Centrales Nucleares Almaraz-Trillo (CNAT) a annoncé avoir adressé au ministère espagnol de la Transition écologique et du Défi démographique une demande de modification de l’autorisation d’exploitation des réacteurs I et II de la centrale nucléaire d’Almaraz. Cette démarche, validée lors d’une assemblée extraordinaire du conseil d’administration et des actionnaires, vise à prolonger l’activité des deux unités jusqu’en juin 2030, au lieu de leur fermeture initialement prévue en 2027.
Une stratégie en décalage avec la feuille de route de 2019
La centrale d’Almaraz, située dans la province de Cáceres, fait partie des sept réacteurs actuellement en service en Espagne, lesquels fournissent environ 20% de l’électricité nationale. Le calendrier de fermeture établi en 2019 prévoyait un arrêt progressif du parc entre 2027 et 2035. Les unités I et II d’Almaraz, mises en service respectivement en 1983 et 1984, font partie des quatre réacteurs devant être mis à l’arrêt d’ici la fin de la décennie.

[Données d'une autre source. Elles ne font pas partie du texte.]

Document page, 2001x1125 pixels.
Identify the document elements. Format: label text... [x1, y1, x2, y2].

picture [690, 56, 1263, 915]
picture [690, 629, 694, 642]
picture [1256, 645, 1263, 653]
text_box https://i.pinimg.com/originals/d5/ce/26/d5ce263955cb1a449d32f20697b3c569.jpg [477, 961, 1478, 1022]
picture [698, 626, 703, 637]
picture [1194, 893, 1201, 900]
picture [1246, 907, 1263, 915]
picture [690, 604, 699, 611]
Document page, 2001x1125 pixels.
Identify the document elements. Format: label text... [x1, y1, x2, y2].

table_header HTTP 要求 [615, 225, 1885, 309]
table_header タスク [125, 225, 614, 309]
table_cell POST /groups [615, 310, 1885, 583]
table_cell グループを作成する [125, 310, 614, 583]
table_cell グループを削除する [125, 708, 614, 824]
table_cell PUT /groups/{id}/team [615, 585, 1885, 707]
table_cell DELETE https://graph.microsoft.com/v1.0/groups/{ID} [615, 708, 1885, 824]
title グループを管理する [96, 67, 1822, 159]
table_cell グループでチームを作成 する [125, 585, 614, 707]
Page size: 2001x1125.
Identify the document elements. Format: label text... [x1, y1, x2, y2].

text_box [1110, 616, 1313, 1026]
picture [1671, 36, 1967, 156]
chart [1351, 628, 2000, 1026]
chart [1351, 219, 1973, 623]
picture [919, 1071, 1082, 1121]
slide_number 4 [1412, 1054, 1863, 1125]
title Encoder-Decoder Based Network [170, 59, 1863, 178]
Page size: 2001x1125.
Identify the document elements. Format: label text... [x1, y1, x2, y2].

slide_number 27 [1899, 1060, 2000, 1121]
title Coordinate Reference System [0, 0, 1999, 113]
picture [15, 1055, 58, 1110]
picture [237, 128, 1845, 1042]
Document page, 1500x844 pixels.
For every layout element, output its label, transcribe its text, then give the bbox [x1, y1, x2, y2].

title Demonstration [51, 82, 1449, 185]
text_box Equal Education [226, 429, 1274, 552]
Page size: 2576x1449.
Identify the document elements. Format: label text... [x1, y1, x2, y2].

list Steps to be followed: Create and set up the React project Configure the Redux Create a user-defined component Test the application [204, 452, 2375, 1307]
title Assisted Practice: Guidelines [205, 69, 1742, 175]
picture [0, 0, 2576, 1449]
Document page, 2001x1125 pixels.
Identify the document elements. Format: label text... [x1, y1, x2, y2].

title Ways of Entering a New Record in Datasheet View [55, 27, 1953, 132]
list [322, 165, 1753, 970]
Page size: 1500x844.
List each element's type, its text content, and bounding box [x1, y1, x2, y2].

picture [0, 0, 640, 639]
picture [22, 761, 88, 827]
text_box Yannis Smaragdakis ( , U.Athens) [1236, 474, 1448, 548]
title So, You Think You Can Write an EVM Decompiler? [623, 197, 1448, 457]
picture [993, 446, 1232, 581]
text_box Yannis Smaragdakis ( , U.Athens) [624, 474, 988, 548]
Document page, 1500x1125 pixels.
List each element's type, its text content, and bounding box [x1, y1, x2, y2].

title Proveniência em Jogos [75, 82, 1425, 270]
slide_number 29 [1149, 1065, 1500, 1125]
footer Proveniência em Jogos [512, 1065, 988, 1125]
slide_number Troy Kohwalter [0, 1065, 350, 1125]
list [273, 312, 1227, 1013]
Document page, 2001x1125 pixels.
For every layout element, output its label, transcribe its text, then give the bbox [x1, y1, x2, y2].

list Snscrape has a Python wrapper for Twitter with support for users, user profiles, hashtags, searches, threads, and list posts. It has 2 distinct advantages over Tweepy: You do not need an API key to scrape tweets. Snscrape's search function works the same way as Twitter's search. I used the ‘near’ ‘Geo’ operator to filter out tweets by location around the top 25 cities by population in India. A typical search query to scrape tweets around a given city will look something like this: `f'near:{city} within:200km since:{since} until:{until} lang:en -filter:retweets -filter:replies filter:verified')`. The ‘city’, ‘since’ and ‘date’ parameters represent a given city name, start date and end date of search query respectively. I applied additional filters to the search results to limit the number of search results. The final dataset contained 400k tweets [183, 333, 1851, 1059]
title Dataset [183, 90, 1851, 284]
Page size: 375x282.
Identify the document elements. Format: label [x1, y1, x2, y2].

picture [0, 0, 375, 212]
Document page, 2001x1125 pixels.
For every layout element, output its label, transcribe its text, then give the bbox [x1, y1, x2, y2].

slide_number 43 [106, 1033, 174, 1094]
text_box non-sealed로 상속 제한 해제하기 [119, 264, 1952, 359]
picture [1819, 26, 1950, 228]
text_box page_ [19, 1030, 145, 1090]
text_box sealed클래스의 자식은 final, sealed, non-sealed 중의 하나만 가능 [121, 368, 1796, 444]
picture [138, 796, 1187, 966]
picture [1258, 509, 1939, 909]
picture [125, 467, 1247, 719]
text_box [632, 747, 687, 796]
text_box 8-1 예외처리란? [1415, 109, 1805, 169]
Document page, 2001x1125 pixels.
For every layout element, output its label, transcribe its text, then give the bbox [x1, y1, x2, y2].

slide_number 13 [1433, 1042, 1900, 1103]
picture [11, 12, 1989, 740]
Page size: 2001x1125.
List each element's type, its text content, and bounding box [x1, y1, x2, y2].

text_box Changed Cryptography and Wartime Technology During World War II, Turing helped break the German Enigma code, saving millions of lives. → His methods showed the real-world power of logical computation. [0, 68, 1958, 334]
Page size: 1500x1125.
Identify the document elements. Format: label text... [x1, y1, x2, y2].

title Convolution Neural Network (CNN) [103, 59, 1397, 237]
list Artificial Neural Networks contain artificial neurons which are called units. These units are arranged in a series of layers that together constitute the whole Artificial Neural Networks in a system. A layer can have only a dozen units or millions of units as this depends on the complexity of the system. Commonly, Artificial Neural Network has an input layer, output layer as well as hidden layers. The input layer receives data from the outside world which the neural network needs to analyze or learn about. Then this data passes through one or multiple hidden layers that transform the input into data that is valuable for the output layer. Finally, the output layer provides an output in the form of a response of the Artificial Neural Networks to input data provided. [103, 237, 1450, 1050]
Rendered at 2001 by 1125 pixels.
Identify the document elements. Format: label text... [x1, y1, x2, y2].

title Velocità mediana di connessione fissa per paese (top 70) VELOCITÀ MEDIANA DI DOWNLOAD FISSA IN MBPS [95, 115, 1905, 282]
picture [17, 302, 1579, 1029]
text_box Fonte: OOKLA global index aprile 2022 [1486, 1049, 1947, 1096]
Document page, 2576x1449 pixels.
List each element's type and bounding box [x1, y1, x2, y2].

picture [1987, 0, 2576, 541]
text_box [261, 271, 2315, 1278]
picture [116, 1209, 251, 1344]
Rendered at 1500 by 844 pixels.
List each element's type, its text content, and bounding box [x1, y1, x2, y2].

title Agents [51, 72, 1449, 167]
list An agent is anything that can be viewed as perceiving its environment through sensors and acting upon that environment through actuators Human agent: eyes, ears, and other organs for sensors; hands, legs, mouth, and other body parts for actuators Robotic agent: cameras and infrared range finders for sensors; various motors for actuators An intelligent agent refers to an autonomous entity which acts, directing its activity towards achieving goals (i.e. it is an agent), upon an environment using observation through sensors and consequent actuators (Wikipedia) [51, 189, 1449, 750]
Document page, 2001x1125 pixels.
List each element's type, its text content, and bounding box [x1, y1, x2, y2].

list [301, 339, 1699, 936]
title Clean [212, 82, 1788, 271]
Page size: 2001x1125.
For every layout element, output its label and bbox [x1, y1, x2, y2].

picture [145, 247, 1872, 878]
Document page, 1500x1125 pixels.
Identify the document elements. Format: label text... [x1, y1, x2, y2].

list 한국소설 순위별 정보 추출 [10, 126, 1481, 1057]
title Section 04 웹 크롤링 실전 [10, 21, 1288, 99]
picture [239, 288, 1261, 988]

La demande officielle intervient dans un contexte de remise en question croissante de cette stratégie. En février, un manifeste signé par 32 entreprises du secteur, dont Framatome, GE Vernova et Westinghouse, appelait à rouvrir les discussions autour de l’accord de 2019. Le document mettait en avant l’évolution du contexte industriel et géopolitique, et soulignait le rôle de l’énergie nucléaire dans la stabilité du système électrique.
Pressions industrielles et cadre réglementaire
Selon CNAT, la centrale d’Almaraz continue de répondre aux exigences définies dans la Revue de Sûreté Périodique validée par le Conseil de sécurité nucléaire (Consejo de Seguridad Nuclear, CSN) en 2020. L’entreprise indique qu’un investissement annuel de EUR50 millions ($58 millions) est consacré à la modernisation des installations. Elle précise également que la centrale emploie actuellement environ 4 000 personnes et alimente plus de 4 millions de foyers.
L’argument central des acteurs du secteur repose sur la compétitivité industrielle. Le manifeste de février soulignait que le retrait anticipé du nucléaire risquait d’affaiblir la résilience du mix énergétique espagnol. Il appelait également à une révision du cadre fiscal applicable, jugé excessif pour garantir la viabilité économique des centrales.
Soutien politique en progression
Le même mois, le Congrès des députés espagnol a adopté une proposition du Parti populaire en faveur d’un renversement du plan de sortie du nucléaire. La motion a été votée par 171 voix contre 164, avec 14 abstentions. Bien que non contraignante, cette décision a renforcé les appels à un ajustement de la stratégie énergétique.
Les actionnaires de CNAT – Iberdrola (53%), Endesa (36%) et Naturgy (11%) – n’ont pas commenté publiquement la demande d’extension. La centrale d’Almaraz partage des caractéristiques techniques similaires avec la centrale américaine de North Anna, qui a récemment obtenu une autorisation d’exploitation prolongée à 80 ans.